Il va sans dire, bien sûr, que les applaudissements furent nombreux et nourris. Spontanément, chaque soliste lui offrit son bouquet de fleurs, alors que des milliers de confettis tombaient des cintres. Comment tourner la page pour cette compagnie après 51 ans de direction d’un chorégraphe qui compta tellement dans l’histoire de la danse ? Demis Volpi prendra sa place en septembre. Une telle succession ne pourra se faire simplement, sans difficultés, sans hésitation. Mais les bases sont là. Le Ballet de Hambourg est une troupe en pleine santé, aux Principals emblématiques, qu’ils soient en fin de carrière, dans la force de leurs 30 ans ou jeunes nommés. Les solistes brillants sont là, derrière. Le Junior Ballet, l’École de Danse, répondent présents. À chaque strate se trouvent d’anciens danseurs et danseuses devenus professeurs ou maîtres de ballet, soucieux de maintenir un héritage aussi bien chorégraphique que spirituel. Reste la question de la préservation des œuvres, de leur transmission, à Hambourg ou ailleurs. Il n’existe pas encore de fondation en charge de cette lourde question. Peut-être sera-ce là le dernier défi de cette immense chorégraphe.
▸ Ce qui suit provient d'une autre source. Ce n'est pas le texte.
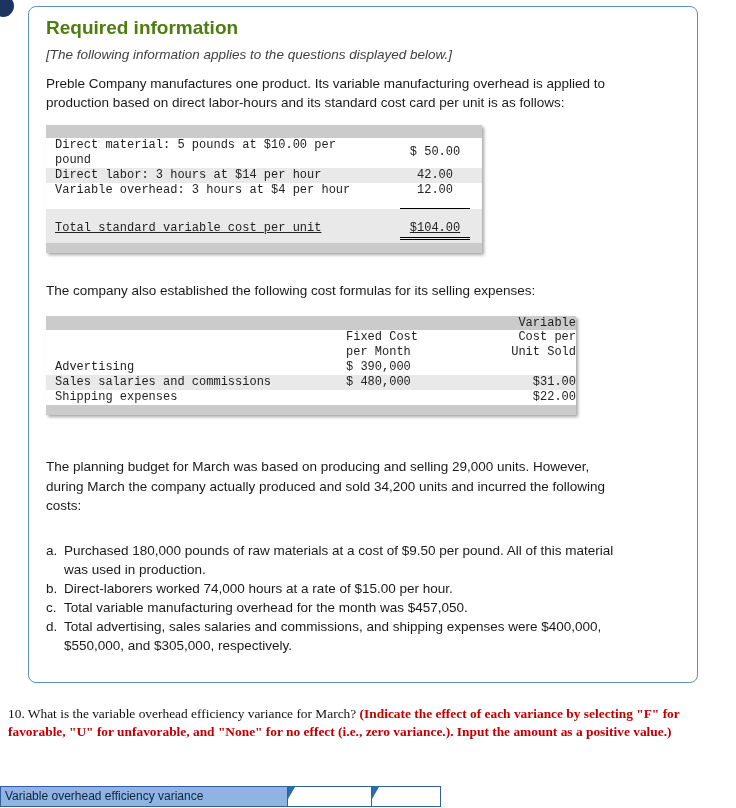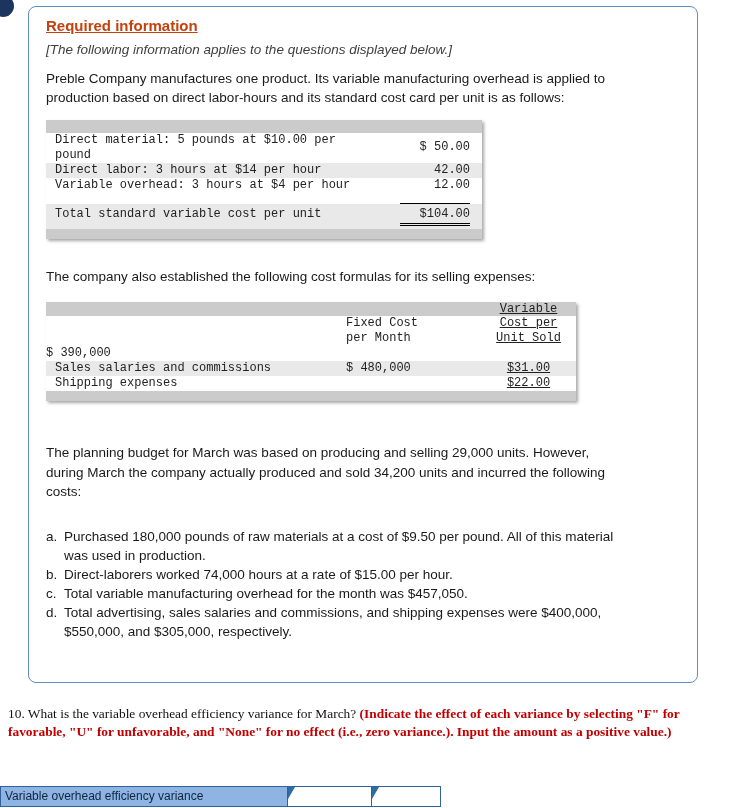--- a/index.html
+++ b/index.html
@@ -25,7 +25,7 @@
     padding: 10px 17px 0 17px;
     background: #ffffff;
   }
-  .box-title { font-size: 15px; font-weight: bold; color: #c2410c; text-decoration: underline; }
+  .box-title { font-size: 19px; font-weight: bold; color: #4d7c0f; }
   .box-note  { font-size: 13.5px; font-style: italic; margin-top: 8px; color: #404040; }
   .para { font-size: 13.5px; line-height: 19.4px; width: 580px; }
   .para.intro { margin-top: 12px; }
49e Gala Njinsky par le Ballet de Hambourg
Yondering de John Neumeier, avec Javier Martinez, José Neri Avelar, Flipe Rettore, Antonio Casti, Christian Flori, Jakub Zouplna, Selina Appenzeller, Quinn Bates, Azul Ardizzone et des élèves de l’École de Ballet de Hambourg ; Spring and Fall de John Neumeier avec Alessandro Frola, Olivia Betteridge, Francesco Cortese et Emiliano Torres ; Préludes CV de John Neumeier avec Yun-Su Park, Lizhong Wang, Ida Stempelmann et Christopher Evans ; Unbound de Edvin Revazov avec les artistes du Hamburger Kammerballett ; Hello de John Neumeier avec Madoka Sugai et Alexandr Trisch ; Beethoven-Projekt II de John Neumeier avec les artistes de la compagnie ; Le Chant de la terre de John Neumeier avec Xue Lin, Alexandr Trusch et Karen Azatyan ; In the Blue Garden de John Neumeier avec les artistes du Jeune Ballet ; La Mouette de John Neumeier avec Louis Musin et Ana Torrequebrada ; Ghost Light de John Neumeier avec Silvia Azzoni, Alexandre Riabko, Matias Oberlin et Alessandro Frola ; Lento de John Neumeier avec Olga Smirnova et Jacopo Bellussi ; Le Chant du Soldat de John Neumeier avec Anna Laudere et Edvin Revazov ; Vaslaw et Le Spectre de la Rose de John Neumeier avec Aleix Martinez, Ida Praetorius et Matias Oberlin ; La Troisième Symphonie de Gustav Mahler de John Neumeier avec Alina Cojocaru et Edvin Revazov. Dimanche 14 juillet 2024 à l’Opéra de Hambourg.